Methods: CONQUER was a double-blind, placebo-controlled, Phase 3 trial of 2487 obese and overweight subjects (BMI ≥27 and ≤45 kg/m2) with ≥2 weight-related comorbidities randomly assigned to placebo (n=994), PHEN 7.5 mg/TPM ER 46 mg (7.5/46; n=498), or PHEN 15 mg/TPM ER 92 mg (15/92; n=995) plus lifestyle modifications for 56 weeks. Subjects included in this post hoc analysis completed ≥12 weeks of therapy and received medications at baseline or endpoint for the treatment of ≥1 of the following comorbidities: hypertension (n=830), dyslipidemia (n=340), or type 2 diabetes mellitus (T2DM) (n=207). Subjects were stratified by baseline BMI (kg/m2; <30, ≥30-<35, ≥35-<40, ≥40). Annual antihypertensive, lipid-lowering, and antidiabetic medication costs were calculated at baseline and end of treatment by multiplying the unit cost (Medi-Span's PriceRx database) by number of doses per day and by 365.

 

Results: Most subjects were female (70%) and Caucasian (86%); mean weight was 103.1±17.9 kg and mean BMI was 36.6±4.5 kg/m2. At end of treatment, least-squares mean percent weight loss was significantly greater in subjects receiving PHEN/TPM ER vs placebo in all subgroups (P<.001, all comparisons). At end of treatment, subjects receiving PHEN/TPM ER had greater reductions in annual antihypertensive, lipid-lowering, and antidiabetic medication costs than those receiving placebo (all baseline BMI categories except change in lipid-lowering medication cost in subjects with BMI ≥40 receiving the 15/92 dose; Table). For example, in subjects with a baseline BMI ≥35-<40, the change in annual medication cost vs placebo for hypertension, dyslipidemia, and T2DM treatment were -$176.40, -$235.68, and -$227.72, respectively for the 7.5/46 dose, and -$127.13, -$432.01, and -$178.78 for the 15/92 dose.

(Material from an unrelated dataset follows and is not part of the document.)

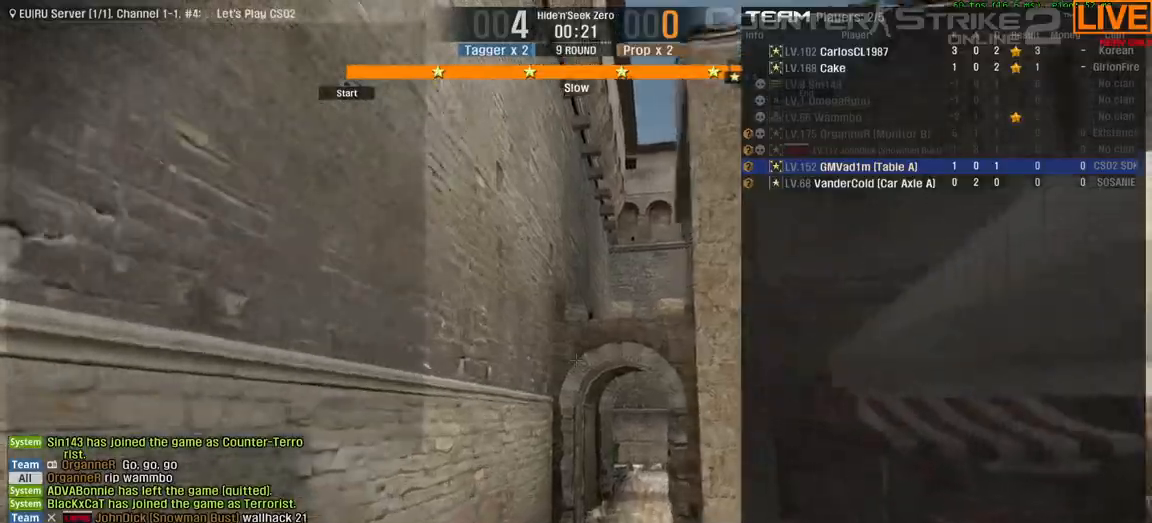
{"keys": ["tab"], "events": [[100, "a", "down"], [200, "w", "down"], [250, "a", "up"], [467, "w", "up"]]}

Common treatment-emergent adverse events were constipation, dry mouth, and paraesthesia.

 

Conclusions: PHEN/TPM ER induced significant weight loss vs placebo in obese and overweight individuals, resulting in reductions in annual medication costs for the treatment of hypertension, dyslipidemia, and T2DM across all BMI ranges vs placebo.